## start Page text

Locomotive Air Horn Guide
A very complete guide available online and served as one of the sources of reference for this page: http://atsf.railfan.net/airhorns/index.php
Information Pages
Check the sections below for more information. This is an incomplete list, and more sections remain to be added.
Nathan/Airchime
Horns
Leslie Horns
Horn Basics
Terminology
The proper term is "horn", not "whistle". Whistles were used on steam engines, but on modern trains, a "whistle" is the sound created by blowing the horn.
Manufacturers
There are only two major airhorn manufacturers from which a variety of different horn models have been produced: Leslie and Nathan/Airchime. Horns aren't classified according to railroad or locomotive builder.
Valves
Older locomotives often have manual air valves where the engineer can control the amount of air going to the horn, which generally means softer-starting horn blasts. It also means an engineer can blow the horn at less than full volume. Many newer locomotives have automatic button-actuated valves that give the horn immediate full air pressure, with resulting immediate sound—no half-measures. The result is a difference in the character of the horn—compare the two recordings below of the same horn type (Nathan K5LA) with different valves.

## end Page text

## Problem description
From the locomotive air horn guide, print word for word the passage that opens with the words "Locomotive Air Horn" and closes after "to be added.".

## start Data supplied

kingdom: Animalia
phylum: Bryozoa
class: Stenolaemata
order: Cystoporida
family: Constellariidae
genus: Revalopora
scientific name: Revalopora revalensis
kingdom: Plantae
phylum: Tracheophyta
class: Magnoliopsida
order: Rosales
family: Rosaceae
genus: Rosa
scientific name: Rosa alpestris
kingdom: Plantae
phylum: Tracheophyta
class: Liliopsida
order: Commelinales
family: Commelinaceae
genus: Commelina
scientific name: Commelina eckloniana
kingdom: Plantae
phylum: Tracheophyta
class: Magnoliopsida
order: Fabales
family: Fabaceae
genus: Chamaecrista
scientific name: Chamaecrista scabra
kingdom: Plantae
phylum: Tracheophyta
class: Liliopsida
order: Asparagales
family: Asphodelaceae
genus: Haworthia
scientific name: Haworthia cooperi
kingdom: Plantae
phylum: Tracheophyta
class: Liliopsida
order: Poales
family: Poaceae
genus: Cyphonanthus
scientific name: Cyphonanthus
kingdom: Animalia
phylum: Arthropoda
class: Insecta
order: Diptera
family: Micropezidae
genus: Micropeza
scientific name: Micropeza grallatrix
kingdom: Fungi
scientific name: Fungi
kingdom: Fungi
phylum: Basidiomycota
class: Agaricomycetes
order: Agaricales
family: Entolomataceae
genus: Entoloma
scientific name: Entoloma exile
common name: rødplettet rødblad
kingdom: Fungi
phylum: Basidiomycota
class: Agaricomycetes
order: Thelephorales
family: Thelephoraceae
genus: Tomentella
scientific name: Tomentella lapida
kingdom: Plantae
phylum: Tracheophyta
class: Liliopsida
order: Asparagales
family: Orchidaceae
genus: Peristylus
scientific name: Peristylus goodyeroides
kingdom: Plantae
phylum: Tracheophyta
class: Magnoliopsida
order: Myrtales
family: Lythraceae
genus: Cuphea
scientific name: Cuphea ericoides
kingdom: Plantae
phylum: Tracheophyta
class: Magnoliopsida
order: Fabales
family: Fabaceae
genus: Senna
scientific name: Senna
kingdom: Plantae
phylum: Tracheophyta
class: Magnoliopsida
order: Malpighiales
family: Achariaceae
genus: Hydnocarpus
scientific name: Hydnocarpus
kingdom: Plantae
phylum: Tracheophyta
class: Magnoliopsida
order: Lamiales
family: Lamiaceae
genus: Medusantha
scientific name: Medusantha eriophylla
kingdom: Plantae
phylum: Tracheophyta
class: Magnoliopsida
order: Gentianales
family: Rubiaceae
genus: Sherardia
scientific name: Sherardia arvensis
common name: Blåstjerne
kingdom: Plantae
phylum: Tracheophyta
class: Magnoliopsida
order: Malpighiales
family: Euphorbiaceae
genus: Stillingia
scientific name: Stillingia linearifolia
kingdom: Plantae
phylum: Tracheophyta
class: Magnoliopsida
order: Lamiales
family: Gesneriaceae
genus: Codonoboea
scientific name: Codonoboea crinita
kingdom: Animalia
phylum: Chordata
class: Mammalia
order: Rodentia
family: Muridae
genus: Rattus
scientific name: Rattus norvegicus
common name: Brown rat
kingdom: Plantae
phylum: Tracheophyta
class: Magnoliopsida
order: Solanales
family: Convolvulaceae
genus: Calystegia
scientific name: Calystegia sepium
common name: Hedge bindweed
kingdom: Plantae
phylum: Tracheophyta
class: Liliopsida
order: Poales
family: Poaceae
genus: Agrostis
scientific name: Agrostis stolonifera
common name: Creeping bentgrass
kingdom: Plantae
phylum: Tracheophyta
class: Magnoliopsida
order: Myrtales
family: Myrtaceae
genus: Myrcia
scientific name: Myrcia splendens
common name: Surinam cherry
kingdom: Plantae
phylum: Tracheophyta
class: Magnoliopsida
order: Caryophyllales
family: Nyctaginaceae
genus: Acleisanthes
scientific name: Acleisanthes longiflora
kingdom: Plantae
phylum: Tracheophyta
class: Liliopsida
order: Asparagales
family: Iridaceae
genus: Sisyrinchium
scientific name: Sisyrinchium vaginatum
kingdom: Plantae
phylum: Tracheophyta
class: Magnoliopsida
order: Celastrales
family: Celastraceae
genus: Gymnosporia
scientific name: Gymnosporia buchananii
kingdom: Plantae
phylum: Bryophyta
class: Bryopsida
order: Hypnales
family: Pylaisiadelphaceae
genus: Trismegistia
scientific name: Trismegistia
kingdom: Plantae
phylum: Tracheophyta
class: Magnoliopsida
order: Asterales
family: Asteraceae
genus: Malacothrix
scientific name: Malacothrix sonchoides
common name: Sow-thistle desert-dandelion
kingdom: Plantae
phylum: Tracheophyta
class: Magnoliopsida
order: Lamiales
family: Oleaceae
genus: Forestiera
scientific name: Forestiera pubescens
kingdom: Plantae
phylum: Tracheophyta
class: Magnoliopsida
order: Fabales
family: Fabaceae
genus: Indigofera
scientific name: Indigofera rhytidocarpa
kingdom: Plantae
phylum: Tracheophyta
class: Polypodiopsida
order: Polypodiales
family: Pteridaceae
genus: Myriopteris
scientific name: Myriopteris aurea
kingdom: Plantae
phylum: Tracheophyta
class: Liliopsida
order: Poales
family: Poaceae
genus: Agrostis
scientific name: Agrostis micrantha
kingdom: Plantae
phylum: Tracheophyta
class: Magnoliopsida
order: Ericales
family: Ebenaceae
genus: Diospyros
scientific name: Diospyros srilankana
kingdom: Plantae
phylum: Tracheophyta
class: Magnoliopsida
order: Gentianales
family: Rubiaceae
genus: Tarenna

## end Data supplied

## Full response
Locomotive Air Horn Guide
A very complete guide available online and served as one of the sources of reference for this page: http://atsf.railfan.net/airhorns/index.php
Information Pages
Check the sections below for more information. This is an incomplete list, and more sections remain to be added.